Diagnosing ALL begins with a medical history, physical examination, complete blood count, and blood smears. Because the symptoms are so general, many other diseases with similar symptoms must be excluded. Typically, the higher the white blood cell count, the worse the prognosis. Blast cells are seen on blood smear in majority of cases (blast cells are precursors (stem cells) to all immune cell lines). A bone marrow biopsy is conclusive proof of ALL. A lumbar puncture (also known as a spinal tap) will
tell if the spinal column and brain has been invaded.
Pathological examination, cytogenetics (particularly the presence of Philadelphia chromosome) and immunophenotyping, establish whether the Myeloblastic (neutrophils, eosinophils or basophils) or Lymphoblastic (B lymphocytes or T lymphocytes) cells are the problem. RNA testing can establish how aggressive the disease is; different mutations have been associated with shorter or longer survival. Immunohistochemical testing may reveal TdT or CALLA antigens on the surface of leukemic cells. TdT is a protein expressed early in the development of pre-T and pre-B cells while CALLA is an antigen found in 80% of ALL cases and also in the “blast crisis” of CML.
Medical imaging (such as ultrasound or CT scanning) can find invasion of other organs commonly the lung, liver, spleen, lymph nodes, brain, kidneys and reproductive organs.
Initial symptoms are not specific to ALL, but worsen to the point that medical help is sought. They result from the lack of normal and healthy blood cells because they are crowded out by malignant and immature leukocytes (white blood cells). Therefore, people with ALL experience symptoms from malfunctioning of their erythrocytes (red blood cells), leukocytes, and platelets.

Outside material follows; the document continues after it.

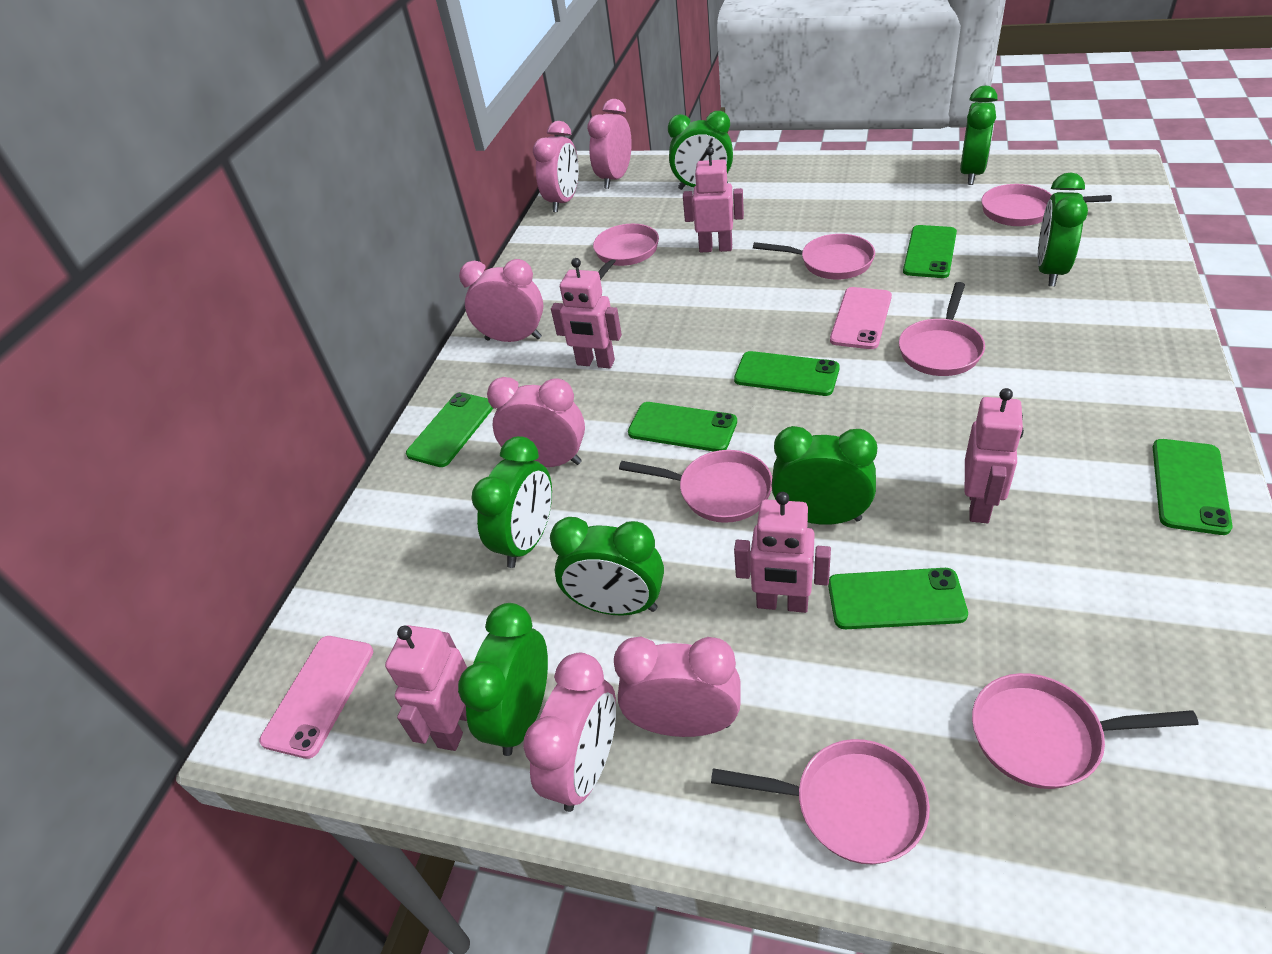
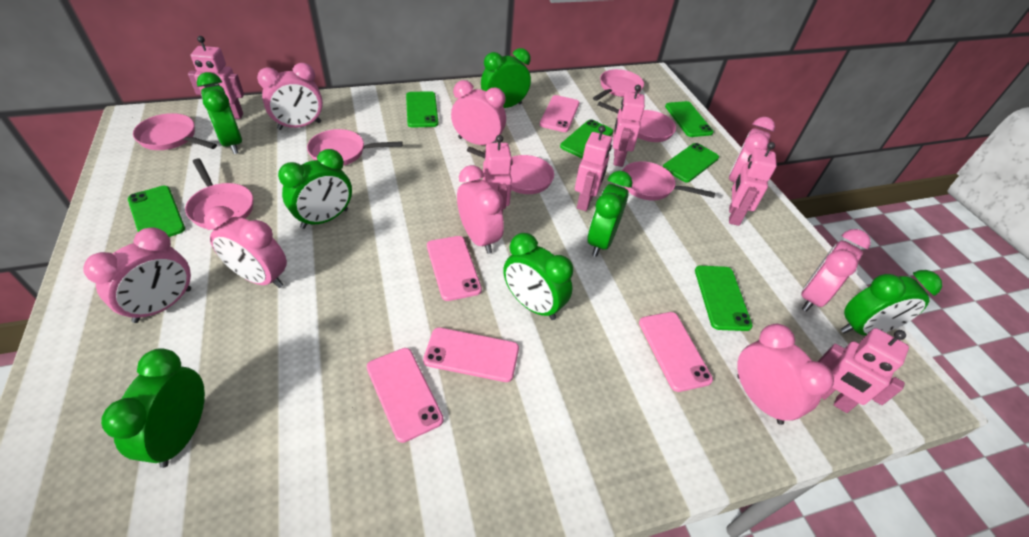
pink clock: 6 -> 8
pink phone: 2 -> 5
pink robot: 5 -> 6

Laboratory tests which might show abnormalities include blood count tests, renal function tests, electrolyte tests and liver enzyme tests.
The signs and symptoms of ALL are variable but follow from bone marrow replacement and/or organ infiltration.
- Generalized weakness and fatigue
- Frequent or unexplained fever and infection
- Weight loss and/or loss of appetite
- Excessive and unexplained bruising
- Bone pain, joint pain (caused by the spread of “blast” cells to the surface of the bone or into the joint from the marrow cavity)
- Enlarged lymph nodes,liver and/or spleen
- Pitting edema (swelling) in the lower limbs and/or abdomen
- Petechia, which are tiny red spots or lines in the skin due to low platelet levels
In general, cancer is caused by damage to DNA that leads to uncontrolled cellular growth and spread throughout the body, either by increasing chemical signals that cause growth, or interrupting chemical signals that control growth. Damage can be caused through the formation of fusion genes, as well as the dysregulation of a proto-oncogene via juxtaposition of it to the promoter of another gene, e.g. the T-cell receptor gene. This damage may be caused by environmental factors such as chemicals, drugs or radiation.
ALL is associated with exposure to radiation and chemicals in animals and humans. The association of radiation and leukemia in humans has been clearly established in studies of victims of the Chernobyl nuclear reactor and atom bombs in Hiroshima and Nagasaki. In animals, exposure to benzene and other chemicals can cause leukemia. Epidemiological studies have associated leukemia with workplace exposure to chemicals, but these studies are not as conclusive. Some evidence suggests that secondary leukemia can develop in individuals who are treated for other cancers with radiation and chemotherapy as a result of that treatment.